I'm trying to understand How hadoop 3 store data on HDFS by erasure encoding.
As per erasure encoding, currently six built-in policies are supported:
RS-3-2-1024k,RS-6-3-1024k, RS-10-4-1024k, RS-LEGACY-6-3-1024k, XOR-2-1-1024k and REPLICATION.
Replication is general term which was also using in hadoop2(replicate the data 3x).
How Reed Solomony RS-3-2-1024k(3 data blocks, 2 parity blocks and 1024k cell size) or RS-6-3-1-24k(6 data blocks, 3 parity blocks and 1024k cell size) store the data?
Suppose we are having 3 data nodes, 2 NNs, 1 Edge node.

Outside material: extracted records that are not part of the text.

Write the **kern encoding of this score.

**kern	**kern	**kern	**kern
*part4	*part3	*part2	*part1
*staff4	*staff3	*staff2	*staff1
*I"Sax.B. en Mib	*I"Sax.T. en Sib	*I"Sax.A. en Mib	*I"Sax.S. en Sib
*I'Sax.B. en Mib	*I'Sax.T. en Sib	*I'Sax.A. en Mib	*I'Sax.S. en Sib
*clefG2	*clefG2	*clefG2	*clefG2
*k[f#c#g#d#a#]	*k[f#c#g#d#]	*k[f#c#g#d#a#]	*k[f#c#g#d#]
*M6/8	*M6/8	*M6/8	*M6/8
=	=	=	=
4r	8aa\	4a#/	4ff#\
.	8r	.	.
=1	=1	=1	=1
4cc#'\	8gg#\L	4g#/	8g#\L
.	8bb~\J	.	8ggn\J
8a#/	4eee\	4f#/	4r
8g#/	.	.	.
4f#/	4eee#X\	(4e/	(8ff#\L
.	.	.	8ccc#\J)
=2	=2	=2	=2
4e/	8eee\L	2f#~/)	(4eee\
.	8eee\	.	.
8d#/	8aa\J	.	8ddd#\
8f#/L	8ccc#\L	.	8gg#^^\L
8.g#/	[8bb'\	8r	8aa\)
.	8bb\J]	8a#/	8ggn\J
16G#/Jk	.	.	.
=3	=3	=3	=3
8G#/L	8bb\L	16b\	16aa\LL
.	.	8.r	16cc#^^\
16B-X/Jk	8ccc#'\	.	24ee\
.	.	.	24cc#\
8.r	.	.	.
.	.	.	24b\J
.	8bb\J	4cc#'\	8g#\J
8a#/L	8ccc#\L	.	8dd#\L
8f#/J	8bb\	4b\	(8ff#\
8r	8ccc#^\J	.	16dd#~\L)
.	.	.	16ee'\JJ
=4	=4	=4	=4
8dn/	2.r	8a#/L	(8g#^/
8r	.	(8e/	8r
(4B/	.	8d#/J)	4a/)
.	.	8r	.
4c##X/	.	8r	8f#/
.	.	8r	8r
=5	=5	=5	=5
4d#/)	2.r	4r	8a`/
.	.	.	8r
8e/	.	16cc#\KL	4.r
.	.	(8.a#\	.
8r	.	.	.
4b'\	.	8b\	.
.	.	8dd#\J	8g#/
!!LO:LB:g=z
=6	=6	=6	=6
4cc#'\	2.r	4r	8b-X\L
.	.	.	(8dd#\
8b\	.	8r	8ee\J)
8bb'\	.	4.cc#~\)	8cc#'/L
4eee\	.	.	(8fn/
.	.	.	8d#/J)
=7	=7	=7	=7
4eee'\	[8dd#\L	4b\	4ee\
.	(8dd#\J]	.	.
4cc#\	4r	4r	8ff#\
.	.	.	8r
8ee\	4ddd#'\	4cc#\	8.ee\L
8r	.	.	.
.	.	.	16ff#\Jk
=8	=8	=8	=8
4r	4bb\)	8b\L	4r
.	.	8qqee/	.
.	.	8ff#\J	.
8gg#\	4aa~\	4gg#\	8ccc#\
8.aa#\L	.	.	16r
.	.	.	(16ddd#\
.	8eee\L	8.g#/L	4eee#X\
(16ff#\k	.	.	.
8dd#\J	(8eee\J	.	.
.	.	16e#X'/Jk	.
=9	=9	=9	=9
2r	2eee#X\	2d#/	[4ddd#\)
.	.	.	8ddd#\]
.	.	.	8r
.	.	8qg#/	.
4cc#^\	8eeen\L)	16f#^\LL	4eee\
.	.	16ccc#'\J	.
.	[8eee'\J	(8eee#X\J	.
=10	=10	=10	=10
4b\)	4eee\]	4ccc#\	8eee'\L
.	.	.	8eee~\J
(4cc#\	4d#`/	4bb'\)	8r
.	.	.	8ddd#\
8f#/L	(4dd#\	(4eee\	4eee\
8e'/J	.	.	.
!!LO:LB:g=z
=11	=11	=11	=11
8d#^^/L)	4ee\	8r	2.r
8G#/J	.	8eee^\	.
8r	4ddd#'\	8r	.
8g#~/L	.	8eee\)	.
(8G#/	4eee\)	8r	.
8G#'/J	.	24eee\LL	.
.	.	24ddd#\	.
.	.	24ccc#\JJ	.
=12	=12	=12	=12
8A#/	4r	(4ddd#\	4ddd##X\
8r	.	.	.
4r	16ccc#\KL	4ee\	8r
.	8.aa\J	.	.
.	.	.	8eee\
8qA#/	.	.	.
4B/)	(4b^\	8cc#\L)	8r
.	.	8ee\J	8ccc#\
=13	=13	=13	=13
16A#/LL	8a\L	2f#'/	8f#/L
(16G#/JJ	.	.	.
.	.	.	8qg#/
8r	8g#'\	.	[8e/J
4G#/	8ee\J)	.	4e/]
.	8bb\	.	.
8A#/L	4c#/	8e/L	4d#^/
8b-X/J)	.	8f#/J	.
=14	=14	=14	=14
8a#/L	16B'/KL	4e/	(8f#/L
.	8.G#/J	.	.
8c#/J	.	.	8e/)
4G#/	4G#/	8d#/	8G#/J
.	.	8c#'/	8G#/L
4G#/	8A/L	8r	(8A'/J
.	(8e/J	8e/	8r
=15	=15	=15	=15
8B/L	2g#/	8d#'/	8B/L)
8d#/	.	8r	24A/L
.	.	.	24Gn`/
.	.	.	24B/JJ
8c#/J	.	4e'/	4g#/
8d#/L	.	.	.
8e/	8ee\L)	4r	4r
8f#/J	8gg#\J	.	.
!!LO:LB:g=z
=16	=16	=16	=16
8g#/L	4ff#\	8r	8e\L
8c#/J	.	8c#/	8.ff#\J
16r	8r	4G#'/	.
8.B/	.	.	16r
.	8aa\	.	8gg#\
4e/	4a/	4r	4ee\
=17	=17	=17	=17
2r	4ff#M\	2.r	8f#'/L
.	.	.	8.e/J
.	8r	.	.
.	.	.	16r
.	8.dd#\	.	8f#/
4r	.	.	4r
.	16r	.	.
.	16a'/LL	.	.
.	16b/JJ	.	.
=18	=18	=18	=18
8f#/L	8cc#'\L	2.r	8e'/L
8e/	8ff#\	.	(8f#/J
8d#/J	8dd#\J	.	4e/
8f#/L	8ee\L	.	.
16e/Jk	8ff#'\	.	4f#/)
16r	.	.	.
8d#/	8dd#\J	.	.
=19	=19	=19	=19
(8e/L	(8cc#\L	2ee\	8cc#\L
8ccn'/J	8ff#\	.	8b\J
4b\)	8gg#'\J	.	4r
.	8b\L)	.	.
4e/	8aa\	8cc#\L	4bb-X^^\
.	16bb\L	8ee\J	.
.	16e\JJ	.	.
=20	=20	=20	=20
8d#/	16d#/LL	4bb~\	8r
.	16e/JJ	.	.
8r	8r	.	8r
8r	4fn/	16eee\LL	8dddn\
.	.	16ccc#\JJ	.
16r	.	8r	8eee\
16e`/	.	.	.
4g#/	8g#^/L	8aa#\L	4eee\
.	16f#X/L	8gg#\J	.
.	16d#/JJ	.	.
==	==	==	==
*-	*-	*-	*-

We have to store the 1GB file(abc.txt) and Block size is 128MB. How RS-3-2-1024k, RS-6-3-1024k works?
What is meaning of 6 data blocks, 1024K?
Is there any specific prerequisites for number of DATANODE's required, according to policy?
Will appreciable in advance to help me to understand the hadoop 3 concept.
Have a look at the following doc link [https://blog.cloudera.com/blog/2015/09/introduction-to-hdfs-erasure-coding-in-apache-hadoop/] (specifically the section under ""Design and Implementation"")
This should help explain it further.
I have gone through this link, from this majorly i understand the performance of 3-way replication vs EC.
Still i didn't understand how data is storing in HDFS.
If i have to store 1GB file in HDFS, Logically File size is divide into 1024MB/128MB = 8 blocks, So now how RS-6-3-1024k store data these 8 blocks? what is meaning of 6 data block in RS and how 3 parity will work?
Is EC further divide 8 blocks into sub-blocks?
Could anyone help me to understand the logic?